A marzo sono ricominciati i colloqui tra Cina e ASEAN (l’Associazione delle Nazioni del Sud-Est asiatico) per redigere un Codice di condotta (CoC) che dovrebbe regolamentare i comportamenti degli Stati nel mar Cinese meridionale. È un documento di cui si parla da vent’anni, ma c’è chi dubita che Pechino sia davvero interessata a modificare lo status quo. “La Cina preferisce usare il dialogo bilaterale per indebolire l’impegno multilaterale”, ha dichiarato l’analista Andre Wheeler ad Asia Sentinel. E si è già ipotizzato che il CoC potrebbe non essere legalmente vincolante.

I rischi per la regione

Il perenne rinvio di una soluzione diplomatica ha intensificato la militarizzazione del mar Cinese meridionale. Il 23 marzo e il 10 aprile navi da guerra americane si sono avvicinate al mare territoriale rispettivamente delle isole Paracel e Spratly controllate da Pechino, che ha parlato di “provocazioni“. Sono solo gli ultimi episodi di operazioni diventate sempre più frequenti. Non aiutano poi le tensioni sullo stretto di Taiwan: lo stesso presidente filippino Marcos ha affermato di “non riuscire a immaginare uno scenario” in cui il suo Paese non sarà coinvolto in un eventuale conflitto e che le dispute nel mar Cinese meridionale lo “tengono sveglio la notte”.

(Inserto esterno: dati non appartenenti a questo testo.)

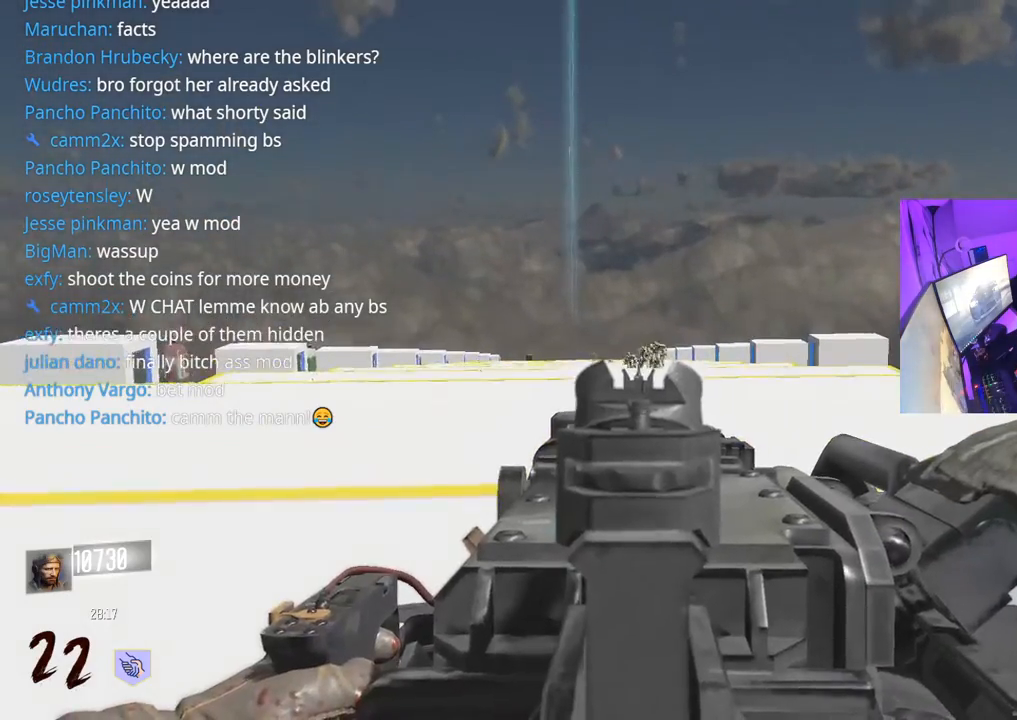
{"buttons": ["L2", "R2"], "left_stick": "center", "right_stick": "down", "events": [[33, "left_stick", "up"], [50, "R3", "up"], [217, "right_stick", "up"], [367, "right_stick", "center"], [400, "R2", "down"], [400, "left_stick", "center"], [433, "right_stick", "down-right"], [500, "right_stick", "down"]]}
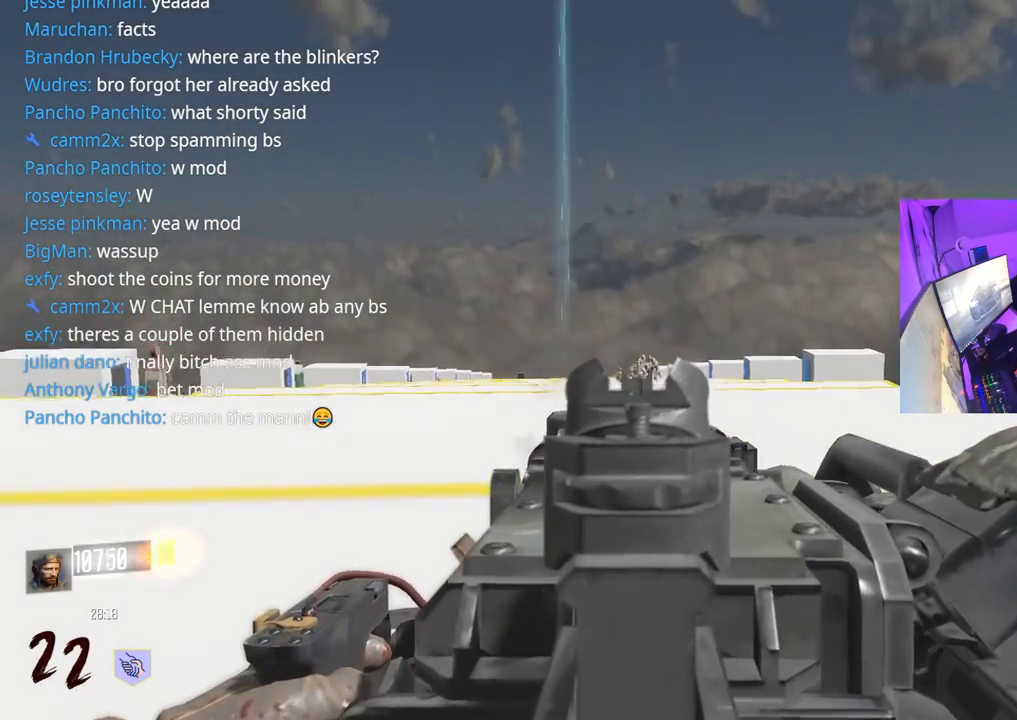
{"buttons": ["L2", "R2"], "left_stick": "center", "right_stick": "center", "events": [[217, "right_stick", "center"], [383, "right_stick", "down-left"], [467, "right_stick", "center"]]}
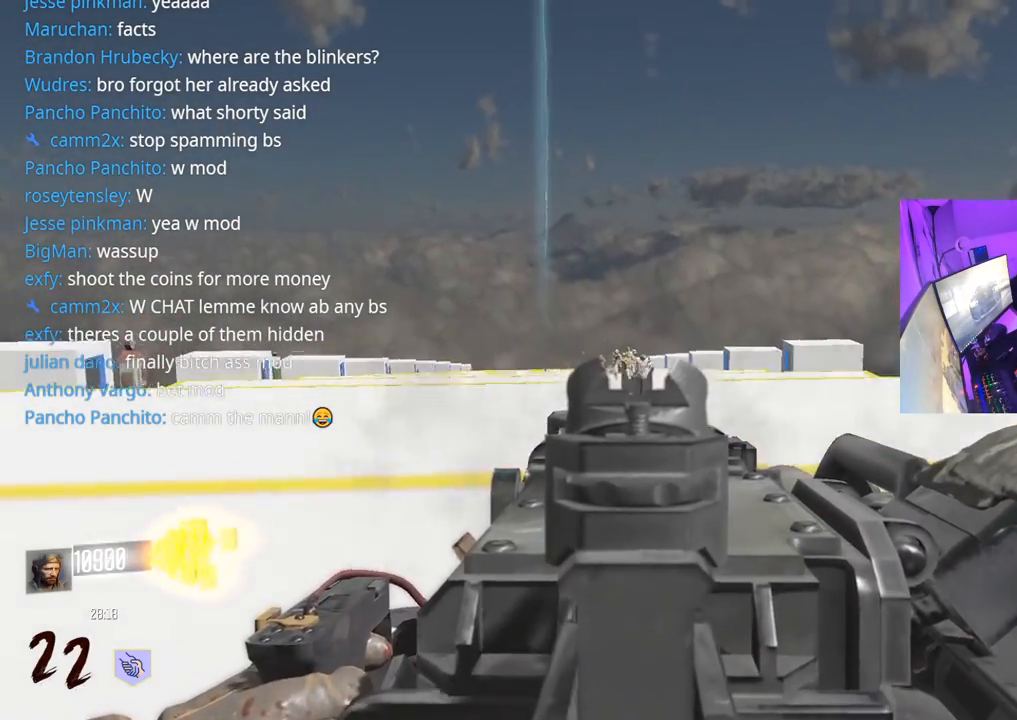
{"buttons": ["L2", "R2"], "left_stick": "center", "right_stick": "center", "events": [[150, "right_stick", "down-left"], [333, "right_stick", "down"], [467, "right_stick", "center"]]}
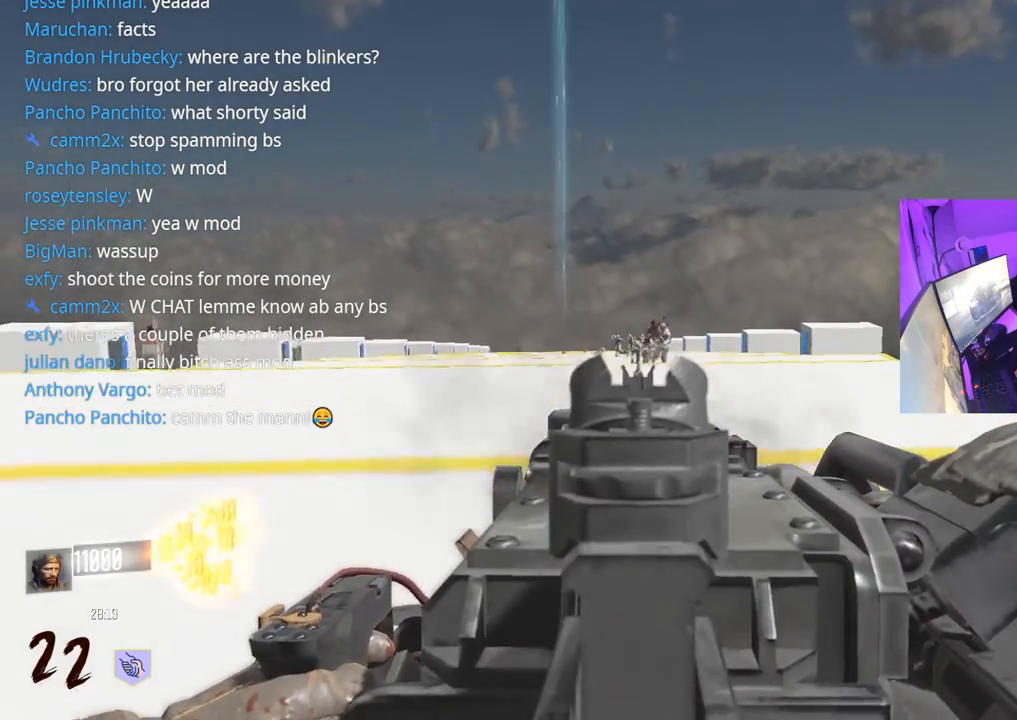
{"buttons": ["L2", "R2"], "left_stick": "right", "right_stick": "up", "events": [[33, "left_stick", "up-right"], [100, "left_stick", "right"], [267, "left_stick", "center"], [383, "left_stick", "right"], [400, "right_stick", "up"]]}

Secondo un rapporto del Pentagono, il mar Cinese meridionale è inoltre il luogo dove stazionano i sottomarini cinesi dotati di armi nucleari, che da tempo starebbero aumentando di numero e per intensità delle pattuglie. Non molto distante dalle acque contese, nel golfo della Thailandia, Pechino ha da poco concluso delle esercitazioni congiunte con la Cambogia, con cui sta rafforzando i legami militari. Phnom Penh è accusata di aver stipulato un accordo segreto per permettere all’Esercito popolare cinese di usare la base navale di Ream: sarebbe la prima nel Sud-Est asiatico per la Cina.

Due giorni dopo la fine delle esercitazioni attorno a Taiwan, il 12 aprile, il presidente cinese Xi Jinping ha visitato la provincia meridionale del Guangdong. In un discorso alla Marina cinese che opera nel mar Cinese meridionale, Xi ha parlato della necessità di difendere “la sovranità territoriale della Cina e i suoi interessi marittimi” e di “rafforzare l’addestramento militare orientato al combattimento reale”. Dichiarazioni dall’alto tasso retorico ma indicative dello stato delle tensioni nella regione. A qualche centinaio di chilometri dal Guangdong, Filippine e Stati Uniti avevano già pianificato di testare il bombardamento e l’affondamento di una finta nave nemica durante le “Balikatan 2023”.